-- Exercise aim --
Please identify each line in the material that contains the string "فولی", matching case, and copy those lines out in full.

Collected data:
****

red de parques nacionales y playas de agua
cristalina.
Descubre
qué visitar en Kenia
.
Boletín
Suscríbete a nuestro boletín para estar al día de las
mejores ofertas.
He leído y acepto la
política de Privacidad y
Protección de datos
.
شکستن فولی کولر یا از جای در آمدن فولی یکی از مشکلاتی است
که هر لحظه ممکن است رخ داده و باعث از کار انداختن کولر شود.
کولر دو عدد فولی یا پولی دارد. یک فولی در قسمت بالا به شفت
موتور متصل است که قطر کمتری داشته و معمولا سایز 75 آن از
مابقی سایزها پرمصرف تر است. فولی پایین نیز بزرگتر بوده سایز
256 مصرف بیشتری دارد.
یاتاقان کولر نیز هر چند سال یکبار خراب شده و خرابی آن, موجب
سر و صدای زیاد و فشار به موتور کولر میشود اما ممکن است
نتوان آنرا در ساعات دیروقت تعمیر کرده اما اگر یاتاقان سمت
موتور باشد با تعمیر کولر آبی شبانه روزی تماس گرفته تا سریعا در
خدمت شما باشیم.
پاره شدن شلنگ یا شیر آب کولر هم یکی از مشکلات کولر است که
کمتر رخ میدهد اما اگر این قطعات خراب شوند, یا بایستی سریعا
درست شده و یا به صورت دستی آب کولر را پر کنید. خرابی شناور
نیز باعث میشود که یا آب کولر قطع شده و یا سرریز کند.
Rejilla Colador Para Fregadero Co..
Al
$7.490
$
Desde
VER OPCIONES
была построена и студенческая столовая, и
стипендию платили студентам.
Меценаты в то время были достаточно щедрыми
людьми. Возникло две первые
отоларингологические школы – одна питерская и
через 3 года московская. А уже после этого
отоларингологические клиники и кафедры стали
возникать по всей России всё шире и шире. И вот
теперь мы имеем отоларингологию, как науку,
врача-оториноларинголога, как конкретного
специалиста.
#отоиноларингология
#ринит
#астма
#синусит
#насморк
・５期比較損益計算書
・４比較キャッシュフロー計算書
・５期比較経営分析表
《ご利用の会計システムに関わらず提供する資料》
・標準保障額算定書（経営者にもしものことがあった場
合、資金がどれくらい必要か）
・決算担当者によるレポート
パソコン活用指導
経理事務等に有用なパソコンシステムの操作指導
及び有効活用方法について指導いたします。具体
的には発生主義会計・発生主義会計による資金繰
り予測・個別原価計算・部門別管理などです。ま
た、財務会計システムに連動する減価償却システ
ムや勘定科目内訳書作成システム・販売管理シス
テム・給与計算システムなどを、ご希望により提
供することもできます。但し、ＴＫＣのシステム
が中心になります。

****

-- Your response --
شکستن فولی کولر یا از جای در آمدن فولی یکی از مشکلاتی است
کولر دو عدد فولی یا پولی دارد. یک فولی در قسمت بالا به شفت
مابقی سایزها پرمصرف تر است. فولی پایین نیز بزرگتر بوده سایز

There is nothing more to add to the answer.